Pouvez-vous donner un exemple?
Si une roquette touche un bâtiment d'habitation situé à proximité d'un bâtiment militaire, cela signifie que le missile a probablement manqué sa cible. Si nous en parlons tout de suite, les Russes pourraient voir notre article - et lancer un deuxième missile, qui toucherait alors le «bon» bâtiment.

C'est justement à proximité du front et dans les régions occupées que la propagande joue un rôle important. Comment la gérez-vous?
Le sujet favori de la machine de propagande russe est actuellement la mobilisation de l'armée ukrainienne. Il existe de nombreux canaux Telegram avec des informations fausses ou exagérées sur le sujet. Des gens seraient tués quelques jours seulement après avoir été appelés dans l'armée, selon l'une des histoires. Leur seul objectif est d'insécuriser la population ukrainienne.

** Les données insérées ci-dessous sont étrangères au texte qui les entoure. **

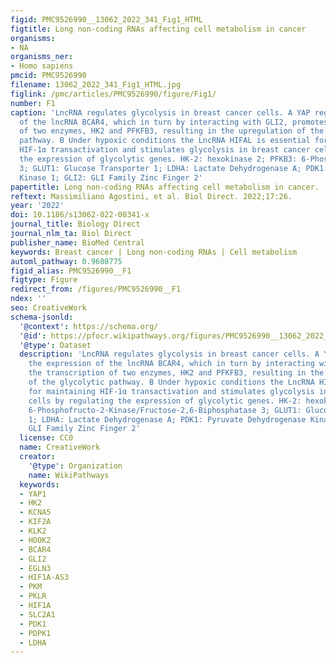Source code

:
 ```yaml
---
figid: PMC9526990__13062_2022_341_Fig1_HTML
figtitle: Long non-coding RNAs affecting cell metabolism in cancer
organisms:
- NA
organisms_ner:
- Homo sapiens
pmcid: PMC9526990
filename: 13062_2022_341_Fig1_HTML.jpg
figlink: /pmc/articles/PMC9526990/figure/Fig1/
number: F1
caption: 'LncRNA regulates glycolysis in breast cancer cells. A YAP regulate the expression
  of the lncRNA BCAR4, which in turn by interacting with GLI2, promotes the transcription
  of two enzymes, HK2 and PFKFB3, resulting in the upregulation of the glycolytic
  pathway. B Under hypoxic conditions the LncRNA HIFAL is essential for maintaining
  HIF-1α transactivation and stimulates glycolysis in breast cancer cells by regulating
  the expression of glycolytic genes. HK-2: hexokinase 2; PFKB3: 6-Phosphofructo-2-Kinase/Fructose-2,6-Biphosphatase
  3; GLUT1: Glucose Transporter 1; LDHA: Lactate Dehydrogenase A; PDK1: Pyruvate Dehydrogenase
  Kinase 1; GLI2: GLI Family Zinc Finger 2'
papertitle: Long non-coding RNAs affecting cell metabolism in cancer.
reftext: Massimiliano Agostini, et al. Biol Direct. 2022;17:26.
year: '2022'
doi: 10.1186/s13062-022-00341-x
journal_title: Biology Direct
journal_nlm_ta: Biol Direct
publisher_name: BioMed Central
keywords: Breast cancer | Long non-coding RNAs | Cell metabolism
automl_pathway: 0.9608775
figid_alias: PMC9526990__F1
figtype: Figure
redirect_from: /figures/PMC9526990__F1
ndex: ''
seo: CreativeWork
schema-jsonld:
  '@context': https://schema.org/
  '@id': https://pfocr.wikipathways.org/figures/PMC9526990__13062_2022_341_Fig1_HTML.html
  '@type': Dataset
  description: 'LncRNA regulates glycolysis in breast cancer cells. A YAP regulate
    the expression of the lncRNA BCAR4, which in turn by interacting with GLI2, promotes
    the transcription of two enzymes, HK2 and PFKFB3, resulting in the upregulation
    of the glycolytic pathway. B Under hypoxic conditions the LncRNA HIFAL is essential
    for maintaining HIF-1α transactivation and stimulates glycolysis in breast cancer
    cells by regulating the expression of glycolytic genes. HK-2: hexokinase 2; PFKB3:
    6-Phosphofructo-2-Kinase/Fructose-2,6-Biphosphatase 3; GLUT1: Glucose Transporter
    1; LDHA: Lactate Dehydrogenase A; PDK1: Pyruvate Dehydrogenase Kinase 1; GLI2:
    GLI Family Zinc Finger 2'
  license: CC0
  name: CreativeWork
  creator:
    '@type': Organization
    name: WikiPathways
  keywords:
  - YAP1
  - HK2
  - KCNA5
  - KIF2A
  - KLK2
  - HOOK2
  - BCAR4
  - GLI2
  - EGLN3
  - HIF1A-AS3
  - PKM
  - PKLR
  - HIF1A
  - SLC2A1
  - PDK1
  - PDPK1
  - LDHA
---
```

«Tout ce que nous pouvons faire, c'est rapporter la vérité et espérer qu'elle atteigne les gens»

Ce travail demande beaucoup d'efforts. Une recherche récente a révélé que plus de 2000 comptes Tiktok russes diffusaient de la désinformation sur le sujet.

Comment le rôle des médias en Ukraine a-t-il évolué avec la guerre?
Au début de la guerre, toute notre couverture médiatique tournait autour de la guerre. Cela a changé depuis. Les gens veulent revenir à la «vraie vie». C'est pourquoi, outre les reportages sur le front, beaucoup parlent à nouveau de culture et d'affaires sociales.

«Rendre aux gens un peu de normalité est devenu l'une de nos principales missions»

Des thèmes qui n'étaient pas ou beaucoup moins importants auparavant sont également apparus. Depuis la guerre, de nombreuses personnes vivent avec des handicaps physiques et psychiques. Les reportages sur les infrastructures adaptées aux personnes handicapées et sur des thèmes comme la gestion des traumatismes sont devenus beaucoup plus fréquents.

«Presque toutes les rédactions ont désormais un journaliste spécialisé dans les enterrements»

La couverture des personnes mortes pour notre pays est très importante pour la population locale. Mais c'est aussi l'un des postes les plus exigeants. Finalement, les histoires de corruption constituent un grand défi. Surtout que depuis la guerre, nous dépendons presque entièrement des dons et des subventions.

Qu'attendez-vous de l'année à venir?
Les Russes nous ont pris beaucoup de terres cette année. Sans l'aide d'autres pays, nous ne pourrons pas les récupérer. Nous espérons bien sûr le soutien des Etats-Unis et de l'Europe. Cette année, comme toutes les autres depuis le début de la guerre, j'ai rencontré de nouveaux amis formidables venant du monde entier. Les gens qui nous soutiennent depuis d'autres pays nous demandent comment nous allons. J'ai l'impression que nous faisons partie d'une plus grande famille. J'aimerais continuer à cultiver ces amitiés.